Homer tells a story taking place on the ocean liner S.S. Neptune on New Year's Eve during the 1970s. At midnight, Captain Burns fails to notice a massive freak wave, which hits the bridge, capsizing the ship and killing most of the passengers. Led by Selma, the survivors climb up the decks to the engine room, during which Lenny falls to his death, saying that it is "too confusing" to carry on.

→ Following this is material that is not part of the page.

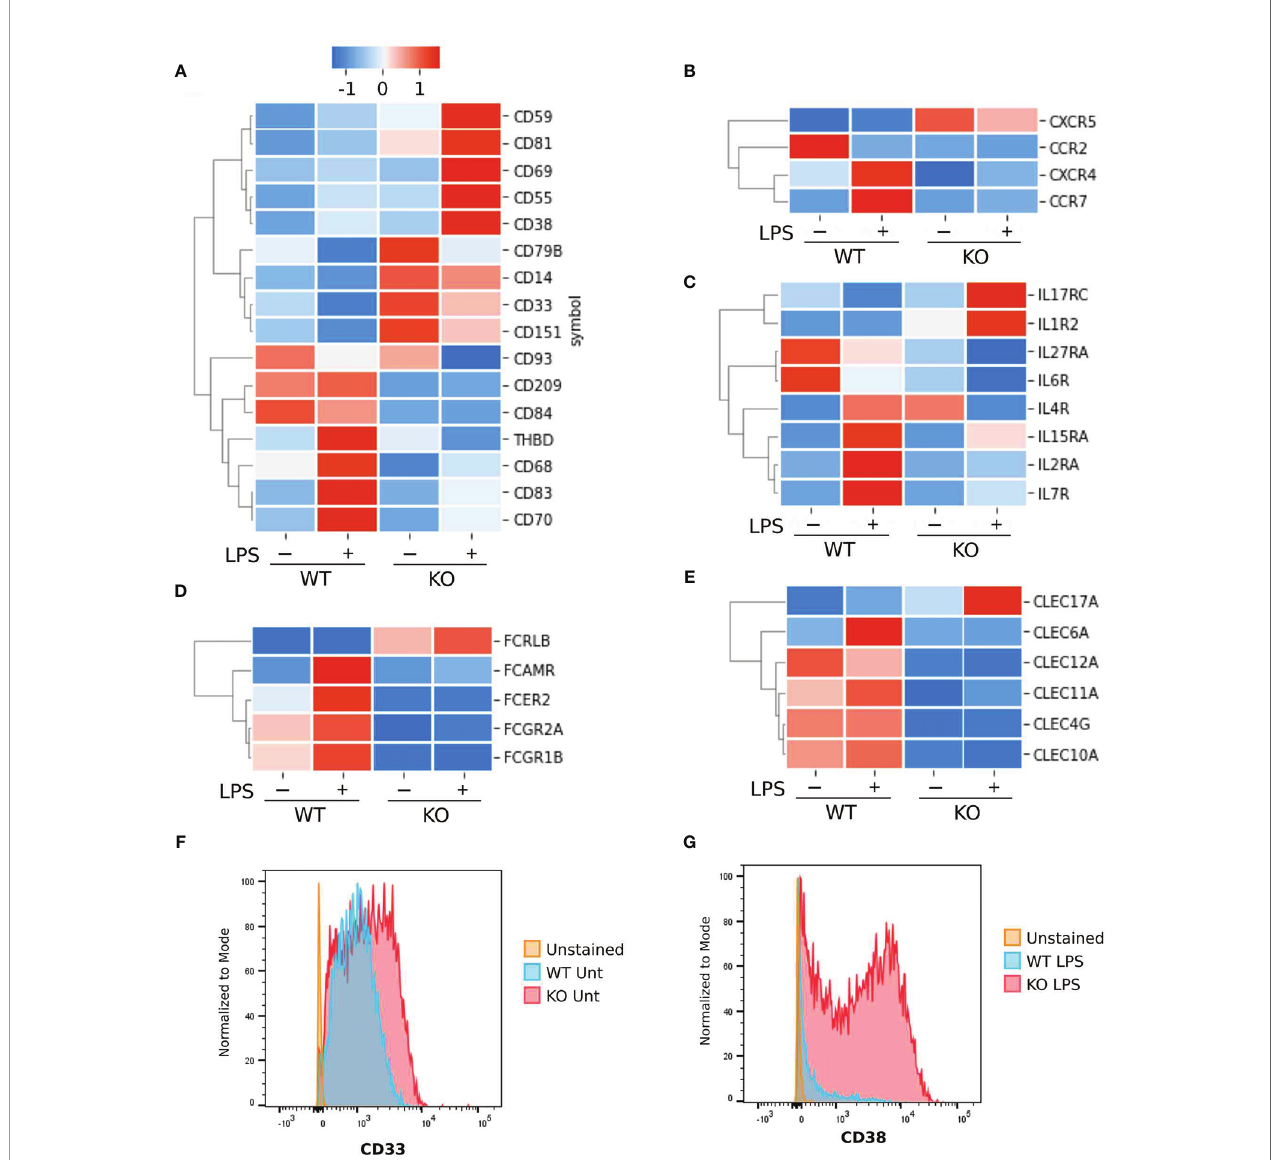
FIGURE 6 | Surface markers differentially expressed between NFKB1 -/- and wild type THP1 cells. Heatmaps Z-score normalized showing gene expressions as the average of replicates. (A) Cluster differentiation markers. (B) Chemokine and cytokines receptors. (C) Interleukin receptors. (D) Fc receptors. (E) C-type lectin domain family members. (F) Analysis by fl ow cytometry of CD33 and (G) CD38 cell surface protein expression in untreated (unt) or LPS stimulated wild type (WT) or NFKB1 -/- (KO) THP1 cells using speci fi c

Comic Book Guy swims through a flooded deck to help the others get to the engine room, but he has a heart attack and drowns. The group makes it to the engine room and are rescued, but Sideshow Mel is killed when he is accidentally set on fire by one of the rescue crew welding a hole in the ship. Once outside the ship, the survivors encounter the skeletons of the Bounty crew, who are still trying to get back to Tahiti.

==Cultural references==
The first story is a parody of the voyage of the Pilgrims to North America. The second story is a parody of the Mutiny on the Bounty. The title of "The Whine-Bar Sea" references a Homeric epithet "wine-dark sea", which has also been used by nautical adventure authors such as Patrick O'Brian's 1993 novel The Wine-Dark Sea. The third story is a parody of the 1972 film The Poseidon Adventure. The title of "Watership D'ohn" references the novel Watership Down.

==Reception==
===Viewing figures===
In its original airing, the episode earned a 2.5 rating and was watched by 7.1 million viewers, which was the 53rd most-watched show that week.

===Critical response===
Adam Finley of TV Squad said the episode "wasn't great, but I think it had enough good moments for me not to write if off completely." He thought the first story was the weakest and liked the second story.

Colin Jacobson of DVD Movie Guide said the episode was "inconsistent" and had few jokes.

On Four Finger Discount, Guy Davis and Brendan said it was "one of the weakest episodes ever told" despite a good writer and director for the episode.

===Themes and analysis===
The second story has been cited as depicting the canoe greeting trope of Polynesians welcoming Europeans to the Pacific islands as shown in the American South Seas film genre.